« Jusqu’à quand tolérerai-Je cette eida – communauté... »
Nombres 14, 27
La paracha de Chela’h retrace l’épisode de l’envoi de douze explorateurs en terre de Canaan. Leur mission consistait à espionner le pays et d’y ramener des informations pour la future conquête. Dix hommes de ce groupe revinrent avec des nouvelles très pessimistes qui causèrent le désespoir de tout Israël. C’est de ce passage que nos sages déduisent que le terme eida, « communauté », implique un groupe de dix personnes. Aussi, ils en viennent à conclure que, pour un événement déterminé tel que la constitution d’un Minyane qui nécessite qu’une « communauté » soit présente, la Torah réclame un quorum de dix hommes au minimum.

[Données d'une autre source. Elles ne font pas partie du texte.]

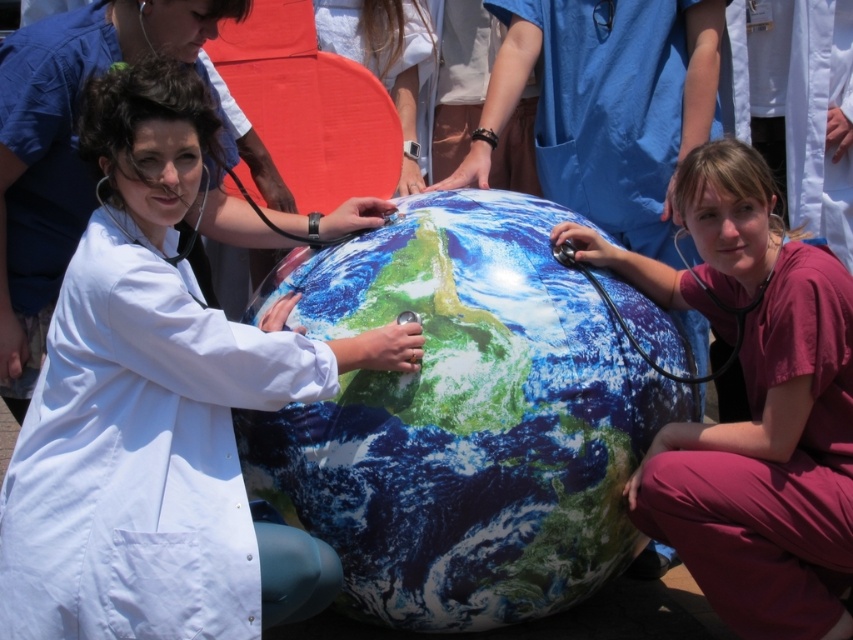
Consider the image. Is earth-like globe at center to the right of matte pink scrubs at lower right from the viewer's perspective?

Incorrect, earth-like globe at center is not on the right side of matte pink scrubs at lower right.

Who is positioned more to the left, earth-like globe at center or matte pink scrubs at lower right?

earth-like globe at center is more to the left.

Does point (451, 516) come closer to viewer compared to point (688, 422)?

Yes, it is.

Where is `earth-like globe at center`? earth-like globe at center is located at coordinates (462, 419).

Identify the location of earth-like globe at center. The width and height of the screenshot is (853, 640). (462, 419).

Which is in front, point (318, 289) or point (114, 218)?

Point (114, 218) is in front.

Locate an element on the screen. earth-like globe at center is located at coordinates (462, 419).

Which is in front, point (280, 237) or point (204, 202)?

Point (204, 202) is more forward.

Who is lower down, white lab coat at left or black rubber stethoscope at left?

white lab coat at left is lower down.

Is point (154, 561) more distant than point (199, 211)?

No.

Where is `white lab coat at left`? white lab coat at left is located at coordinates (158, 408).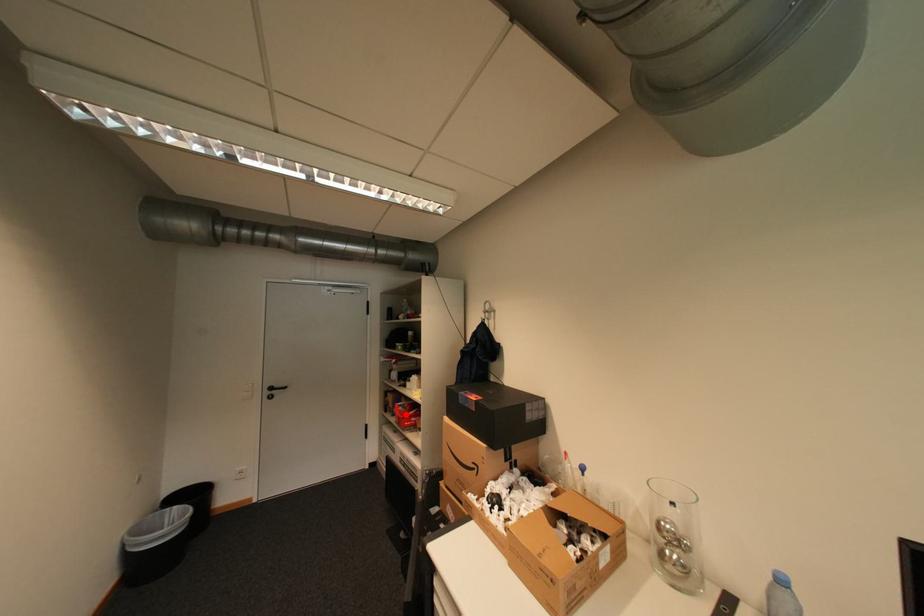
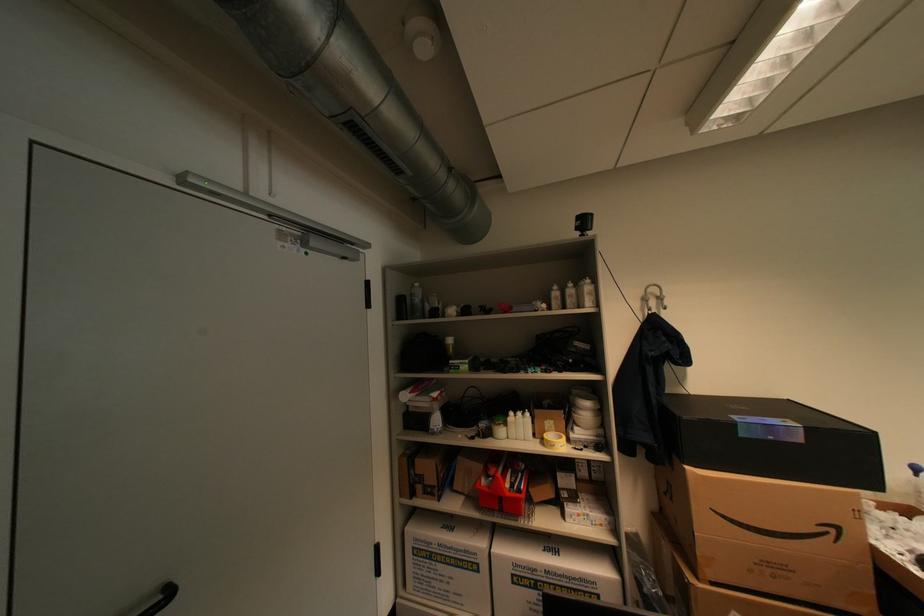
In the second image, find the point that corresponds to the highlighted location in the first image.

(516, 495)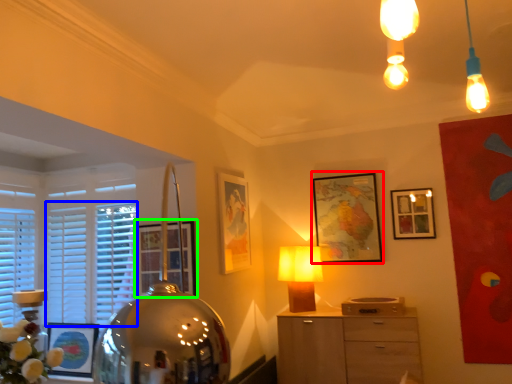
Question: Considering the real-world distances, which object is closest to picture frame (highlighted by a red box)? blind (highlighted by a blue box) or picture frame (highlighted by a green box).

Choices:
 (A) blind
 (B) picture frame

Answer: (B)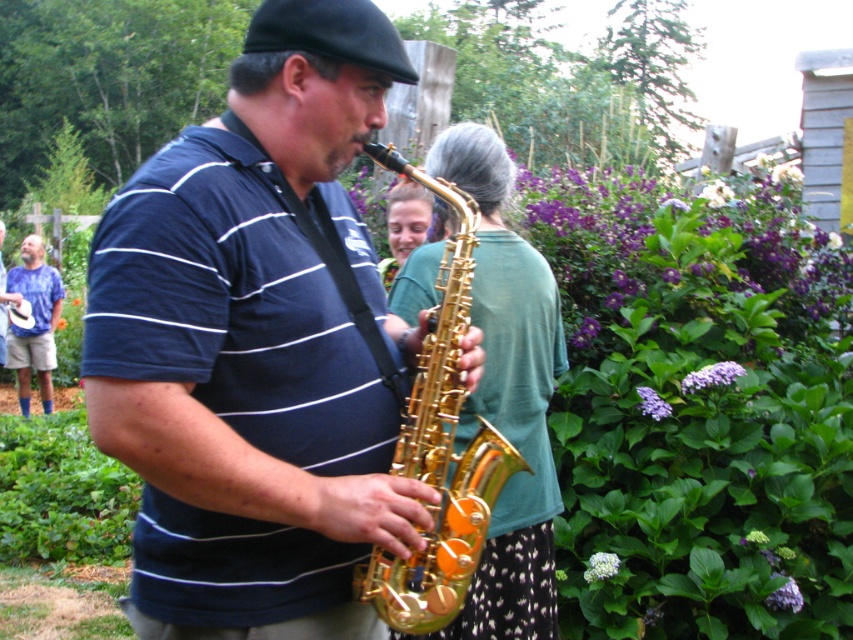
Measure the distance between matte green shirt at center and blue tie-dye shirt at left.

matte green shirt at center is 8.63 meters away from blue tie-dye shirt at left.

Who is positioned more to the left, matte green shirt at center or blue tie-dye shirt at left?

From the viewer's perspective, blue tie-dye shirt at left appears more on the left side.

Find the location of `matte green shirt at center`. matte green shirt at center is located at coordinates (508, 397).

What are the coordinates of `matte green shirt at center` in the screenshot? It's located at click(x=508, y=397).

How distant is shiny gold saxophone at center from blue tie-dye shirt at left?

A distance of 31.76 feet exists between shiny gold saxophone at center and blue tie-dye shirt at left.

Consider the image. Can you confirm if shiny gold saxophone at center is smaller than blue tie-dye shirt at left?

Correct, shiny gold saxophone at center occupies less space than blue tie-dye shirt at left.

Locate an element on the screen. shiny gold saxophone at center is located at coordinates tap(257, 346).

Can you confirm if shiny gold saxophone at center is positioned to the right of matte green shirt at center?

Incorrect, shiny gold saxophone at center is not on the right side of matte green shirt at center.

Between shiny gold saxophone at center and matte green shirt at center, which one has less height?

With less height is shiny gold saxophone at center.

Does point (352, 90) come farther from viewer compared to point (496, 189)?

That is False.

At what (x,y) coordinates should I click in order to perform the action: click on shiny gold saxophone at center. Please return your answer as a coordinate pair (x, y). Image resolution: width=853 pixels, height=640 pixels. Looking at the image, I should click on (257, 346).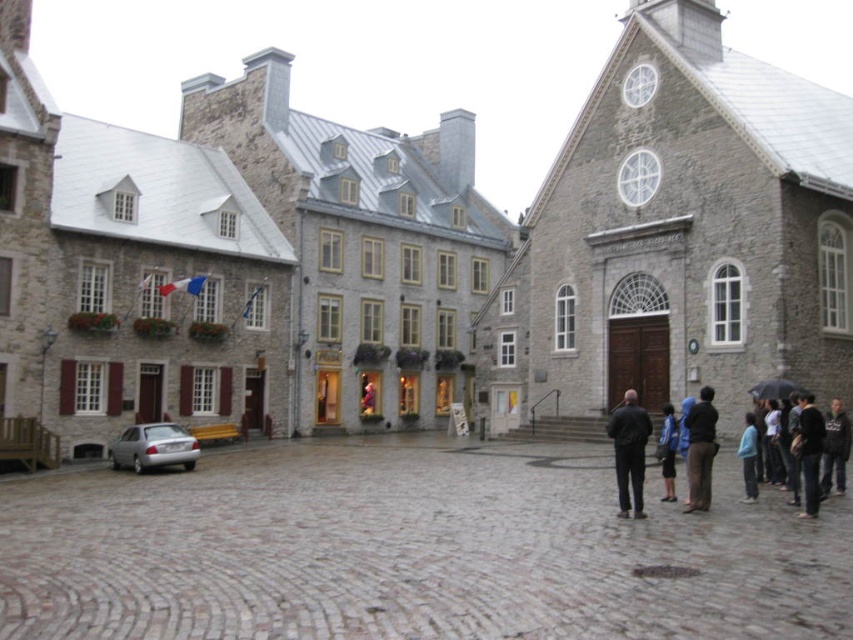
You are standing in the courtyard and want to place a new bench. The bench requires a space that is 1.2 meters wide. Is there enough space at the location of the dark brown leather jacket at center?

The dark brown leather jacket at center is located at point (x=700, y=449), but the description does not provide information about the available space or dimensions at that location. Therefore, it is not possible to determine if the bench will fit there based on the given information.

Please provide the 2D coordinates of the dark brown leather jacket at center in the image.

The dark brown leather jacket at center is located at coordinates (700, 449).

Il est néanmoins étonnant que la Torah ait institué un principe si important à partir d’un épisode négatif de l’histoire du peuple juif : l’erreur des explorateurs ! C’est pourquoi nous proposerons une autre lecture – plus profonde – de l’histoire des espions. En effet, la Torah est constituée de deux éléments, comparables au corps et à l’âme : la partie exotérique et la partie ésotérique. Les deux parties sont complémentaires et, ensemble, elles incarnent la Sagesse Divine.
Bien qu’une simple lecture de cet événement laisse entendre que les explorateurs ont gravement fauté, au point où ils furent punis et que tout le peuple fut retenu quarante ans dans le désert du Sinaï, il existe toutefois une allusion dans la mystique juive qui voit en ces hommes des personnages de très grande qualité.
La pensée ‘hassidique explique que le refus des explorateurs de monter en Israël était le fruit de leur état spirituel : ils craignaient de rentrer dans une terre où ils seraient obligés de s’investir dans les domaines et les contraintes du monde matériel.
Après avoir reçu la Torah, les explorateurs envisageaient de rester cloîtrés dans le désert où ils jouissaient quotidiennement de miracles : la Manne, le puits de Miriam et les Nuées saintes. Les conditions idéales pour étudier et s’attacher au Divin étaient, ici, regroupées.
Ils se sont trompés, parce que le fait de vivre en Terre d'Israël, d’y appliquer les commandements relatifs à la Terre Sainte, ainsi que d’accomplir toutes les Mitsvot dans ce monde est – pour D.ieu – encore plus élevé que la réclusion dans la sainteté.
C’est précisément du fait de leur statut élevé que leur prise de position fut considérée comme un grave péché : ils ne devaient pas être de mauvais exemples pour tout un peuple. En revanche, le fait que leur motivation fut positive sert à nos sages pour déduire les conditions de la constitution d’un Minyane.
En outre, un autre détail permet de conclure que ces hommes n’étaient pas si mauvais que ça. Car, en effet, comment comprendre que ces hommes qui souhaitaient rester dans le désert causèrent que le peuple soit puni précisément par la réalisation de leur souhait : rester quarante ans dans le désert du Sinaï !
En réalité, D.ieu permit au peuple durant cette période de continuer de jouir de cette situation spirituelle qu’il avait peine à quitter. Ainsi, les progrès produits leur permirent d’atteindre la maturité requise pour entrer enfin en Terre d’Israël.